In a semi-auto pistol the rules are a bit different. You don't need much hardness as long as the boolits fit/seal the throat well. Sometimes you can use a softer alloy and bump it up to seal the barrel using the pressure created by firing the cartridge.

quilbilly
11-10-2015, 09:27 PM
I water drop for convenience but the added hardness is a good benefit.
Fit is king but the hardness helps with accuracy in my revolvers. The transition from the cylinder into the barrel can be a little tough on the boolit if the cylinder alignment is off. Harder boolits survive this better.
In a semi-auto pistol the rules are a bit different. You don't need much hardness as long as the boolits fit/seal the throat well. Sometimes you can use a softer alloy and bump it up to seal the barrel using the pressure created by firing the cartridge.
What he says

GhostHawk
11-10-2015, 10:40 PM
I started water dropping after reading about it here. Started small, soon found a container with high enough sides to keep water drops from flying randomly around. The more I did it the easier it was, now I am water dropping most boolits for convenience if nothing else.

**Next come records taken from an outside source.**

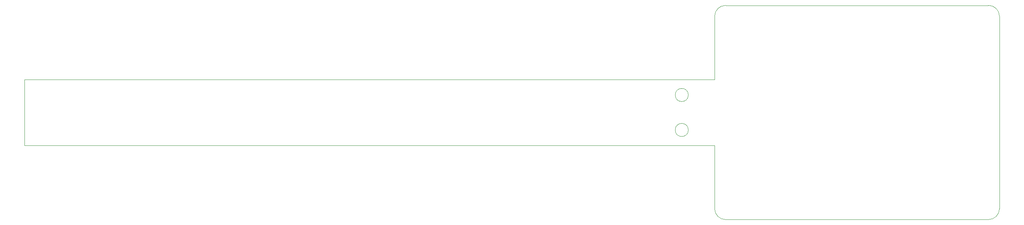
<source format=gm1>
G04 #@! TF.GenerationSoftware,KiCad,Pcbnew,(5.1.10)-1*
G04 #@! TF.CreationDate,2022-05-27T17:54:40+02:00*
G04 #@! TF.ProjectId,POV_display_schematic,504f565f-6469-4737-906c-61795f736368,1*
G04 #@! TF.SameCoordinates,Original*
G04 #@! TF.FileFunction,Profile,NP*
%FSLAX46Y46*%
G04 Gerber Fmt 4.6, Leading zero omitted, Abs format (unit mm)*
G04 Created by KiCad (PCBNEW (5.1.10)-1) date 2022-05-27 17:54:40*
%MOMM*%
%LPD*%
G01*
G04 APERTURE LIST*
G04 #@! TA.AperFunction,Profile*
%ADD10C,0.038100*%
G04 #@! TD*
G04 APERTURE END LIST*
D10*
X270000000Y-73000000D02*
G75*
G02*
X272500000Y-75500000I0J-2500000D01*
G01*
X272500000Y-119500000D02*
G75*
G02*
X270000000Y-122000000I-2500000J0D01*
G01*
X210000000Y-122000000D02*
G75*
G02*
X207500000Y-119500000I0J2500000D01*
G01*
X207500000Y-75500000D02*
G75*
G02*
X210000000Y-73000000I2500000J0D01*
G01*
X207500000Y-119500000D02*
X207500000Y-105000000D01*
X270000000Y-122000000D02*
X210000000Y-122000000D01*
X272500000Y-75500000D02*
X272500000Y-119500000D01*
X210000000Y-73000000D02*
X270000000Y-73000000D01*
X207500000Y-90000000D02*
X207500000Y-75500000D01*
X50000000Y-105000000D02*
X207500000Y-105000000D01*
X207500000Y-90000000D02*
X50000000Y-90000000D01*
X201500000Y-101500000D02*
G75*
G03*
X201500000Y-101500000I-1500000J0D01*
G01*
X201500000Y-93500000D02*
G75*
G03*
X201500000Y-93500000I-1500000J0D01*
G01*
X50000000Y-90000000D02*
X50000000Y-105000000D01*
M02*

</source>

I just get one hand wet once I am done casting. My container is a yellow childs sand bucket. Bit over a gallon in size, taller than an ice cream bucket, but smaller.

Drag bullets out, roll them on a towel, check for poor bases or incomplete fill out, then 2-3 light coats of Ben's Liquid lube. Rifle, Pistol, Pistol caliber carbine it is quick, simple, bullets are cast, cooled, checked if needed, lubed and ready to load in a couple of hours.

This includes .314 90 and 155 gr boolits for my pair of mosin's. Book says over (Ed Harris load) of Red Dot with 150 gr they are doing 1750-1800 fps. Just checked both Mosins with my new USB endoscope from evilbay, no leading. Period.

If it ain't broke don't fix it.

I don't think there is much antimony in my mix, but it is mostly range scrap so I suspect there is some.
Bullets I am casting are not what I would consider hard, still can mark them with thumbnail. But they are harder than pure lead. So unless someone is going to send me a hardness tester, that is all the information you get.

Call me a happy camper, the rifles shoot, easy and cheap to make and load, accuracy is probably not in the 1-1.5 MOA range, but is getting closer to that all the time.

Brotherbadger
11-12-2015, 01:38 AM
As others have said, depending on what your bullet has in it, it will make it harder than air cooling.